我上网搜搭配,向异性朋友取经,最后总算有了点收获,但我盯着床上一大堆的黑色丝袜,不由想:
这些东西真的能够让我偿还吗?
我为什么一定要履行这个承诺呢?是为了得到邓尕泽旺的原谅,原谅之后呢?
弥补自己心里的愧疚,让自己心安好受?
还是,想和他重新来过?
我倒在那一床黑色丝袜上,不知道怎么回答自己,它们像一层层无形的封条,封住我的呼吸,让我感到窒息。
有颜色的丝袜在我眼里多少都有着挑逗性,尤其黑色,因为我见它最多是在床上,每次也完整不了几分钟,就会变成几条又碎又轻的破布。

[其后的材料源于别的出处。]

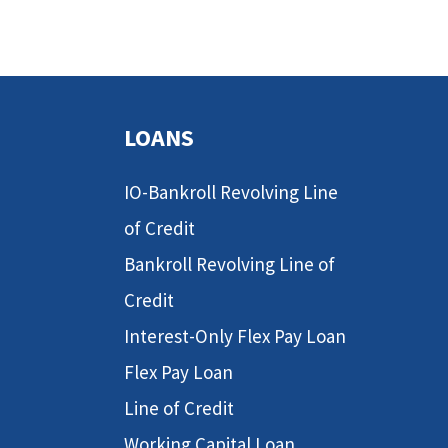
LOANS
IO-Bankroll Revolving Line
of Credit
Bankroll Revolving Line of
Credit
Interest-Only Flex Pay Loan
Flex Pay Loan
Line of Credit
Working Capital Loan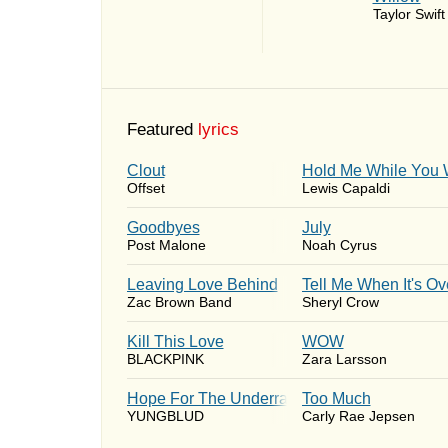
Taylor Swift
Featured
lyrics
Clout
Hold Me While You 
Offset
Lewis Capaldi
Goodbyes
July
Post Malone
Noah Cyrus
Leaving Love Behind
Tell Me When It's Ov
Zac Brown Band
Sheryl Crow
Kill This Love
WOW
BLACKPINK
Zara Larsson
Hope For The Underrated Youth
Too Much
YUNGBLUD
Carly Rae Jepsen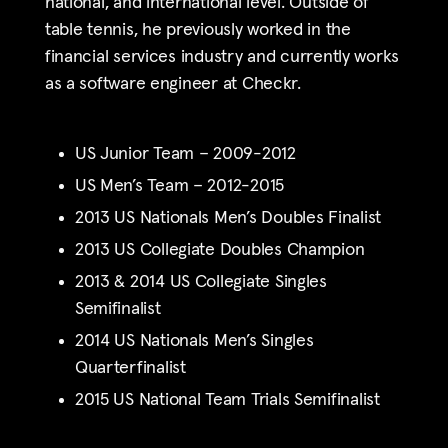
national, and international level. Outside of
table tennis, he previously worked in the
financial services industry and currently works
as a software engineer at Checkr.
US Junior Team – 2009-2012
US Men’s Team – 2012-2015
2013 US Nationals Men’s Doubles Finalist
2013 US Collegiate Doubles Champion
2013 & 2014 US Collegiate Singles
Semifinalist
2014 US Nationals Men’s Singles
Quarterfinalist
2015 US National Team Trials Semifinalist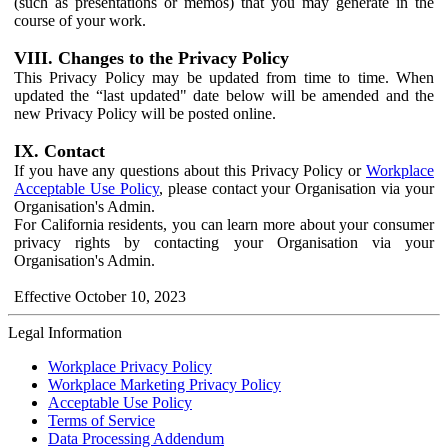
(such as presentations or memos) that you may generate in the
course of your work.
VIII. Changes to the Privacy Policy
This Privacy Policy may be updated from time to time. When
updated the “last updated" date below will be amended and the
new Privacy Policy will be posted online.
IX. Contact
If you have any questions about this Privacy Policy or
Workplace
Acceptable Use Policy
, please contact your Organisation via your
Organisation's Admin.
For California residents, you can learn more about your consumer
privacy rights by contacting your Organisation via your
Organisation's Admin.
Effective October 10, 2023
Legal Information
Workplace Privacy Policy
Workplace Marketing Privacy Policy
Acceptable Use Policy
Terms of Service
Data Processing Addendum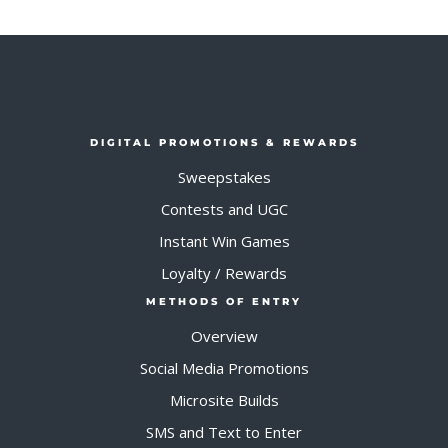
DIGITAL PROMOTIONS & REWARDS
Sweepstakes
Contests and UGC
Instant Win Games
Loyalty / Rewards
METHODS OF ENTRY
Overview
Social Media Promotions
Microsite Builds
SMS and Text to Enter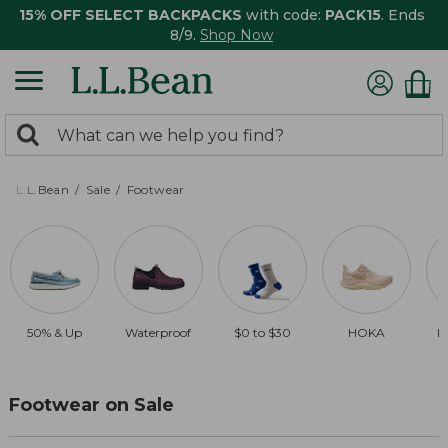
15% OFF SELECT BACKPACKS
with code:
PACK15
. Ends
8/9.
Shop Now
0
Search:
search
items
returned.
L.L.Bean
Sale
Footwear
50% & Up
Waterproof
$0 to $30
HOKA
B
Footwear on Sale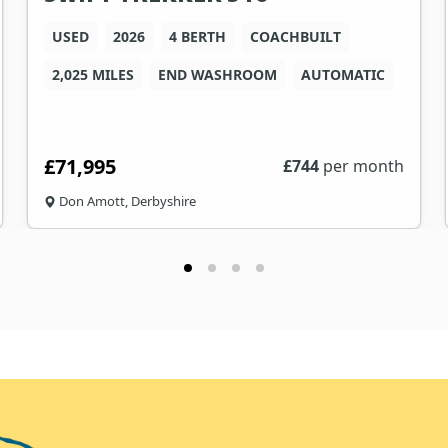
USED
2026
4 BERTH
COACHBUILT
2,025 MILES
END WASHROOM
AUTOMATIC
£71,995
£
744
per month
Don Amott, Derbyshire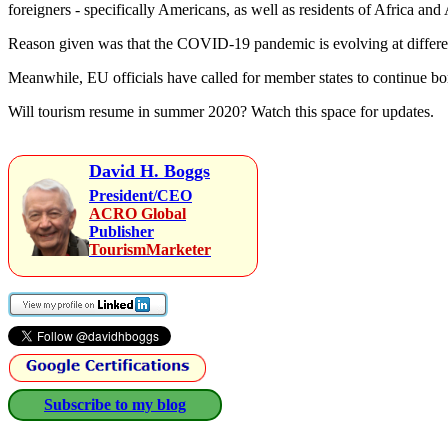
foreigners - specifically Americans, as well as residents of Africa and 
Reason given was that the COVID-19 pandemic is evolving at different
Meanwhile, EU officials have called for member states to continue bord
Will tourism resume in summer 2020? Watch this space for updates.
David H. Boggs
President/CEO
ACRO Global
Publisher
TourismMarketer
Subscribe to my blog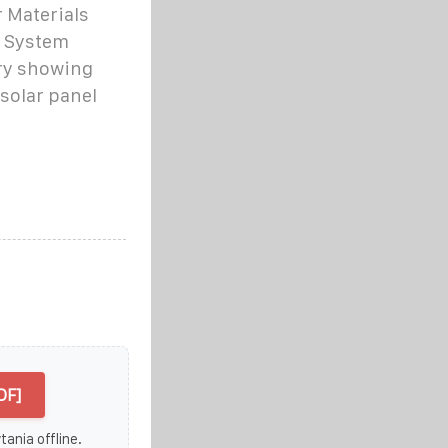
 Materials
r System
ory showing
solar panel
DF]
ania offline.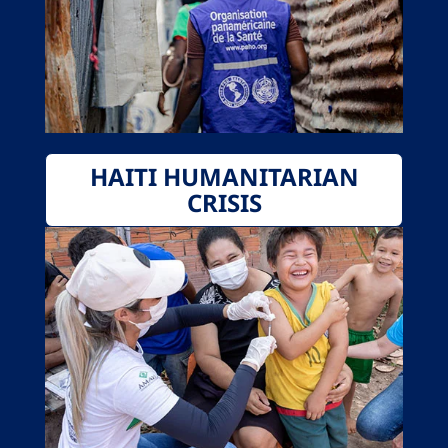
HAITI HUMANITARIAN
CRISIS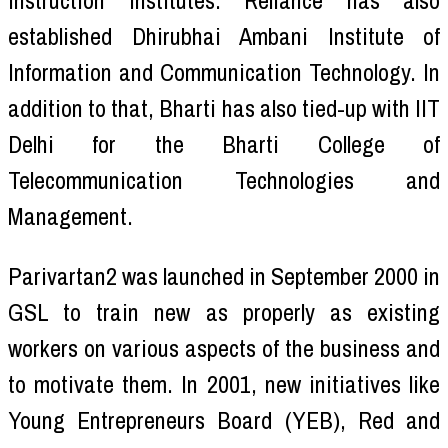
instruction institutes. Reliance has also
established Dhirubhai Ambani Institute of
Information and Communication Technology. In
addition to that, Bharti has also tied-up with IIT
Delhi for the Bharti College of
Telecommunication Technologies and
Management.
Parivartan2 was launched in September 2000 in
GSL to train new as properly as existing
workers on various aspects of the business and
to motivate them. In 2001, new initiatives like
Young Entrepreneurs Board (YEB), Red and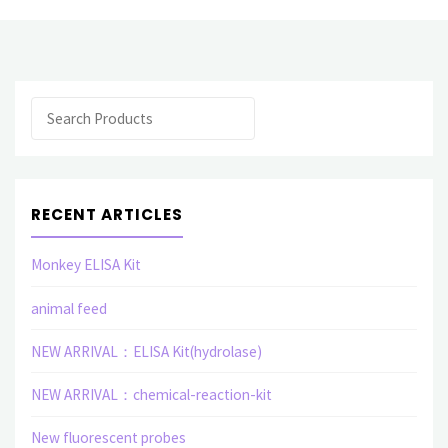
Search
RECENT ARTICLES
Monkey ELISA Kit
animal feed
NEW ARRIVAL：ELISA Kit(hydrolase)
NEW ARRIVAL：chemical-reaction-kit
New fluorescent probes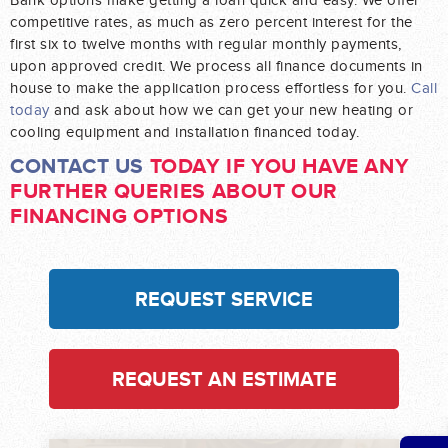
Bank options make getting a loan quick and easy. We offer
competitive rates, as much as zero percent interest for the
first six to twelve months with regular monthly payments,
upon approved credit. We process all finance documents in
house to make the application process effortless for you.
Call
today
and ask about how we can get your new heating or
cooling equipment and installation financed today.
CONTACT US
TODAY IF YOU HAVE ANY
FURTHER QUERIES ABOUT OUR
FINANCING OPTIONS
REQUEST SERVICE
REQUEST AN ESTIMATE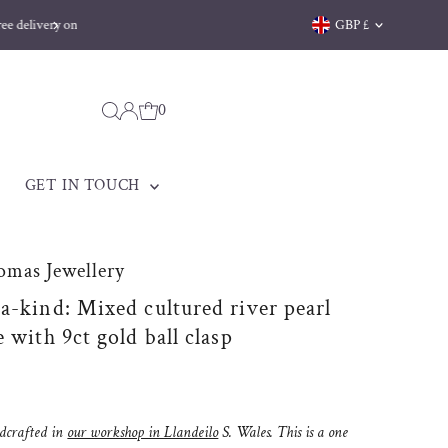
Currency
GBP £
0
GET IN TOUCH
omas Jewellery
a-kind: Mixed cultured river pearl
 with 9ct gold ball clasp
dcrafted in
our workshop in Llandeilo
S. Wales. This is a one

并不是这些拦不住风也兜不住水的布料本身有多让人浮想联翩,只是人的使用和长时间的眼光,让它们多了无须有的定义。
我从没看见过穿黑色丝袜的男生,同样的,也并不觉得自己会愿意去穿它,我已经习惯站在脱掉它的角度,如今却让我穿着自认为带着情欲味道的东西,日日示人。

第67章 【副cp】真不错,我的杰作。
平原的风嚎得阵仗大,吹来吹去没有东西挡,直往人身上撞。
我抬起头,以为会像以前一样看见湛蓝的天,但并没有,没有飞鸟,没有山影,只有灰蒙蒙的一片,太阳被挤在后面像铺了一层面粉,也看不清,空气中还飘着淡淡的干燥的煤味,很快,我的鼻腔就开始发干。
这种感觉让人很烦躁,我闷起头在回酒店的路上走,路人的目光和冷风一起从紧绷的裤袜上擦过,又冷又烫。
虽然还不适应腿上的强烈束缚感,但这加厚丝袜的保暖效果意外的强,和小时候被奶奶逼迫穿上的秋裤有得一拼。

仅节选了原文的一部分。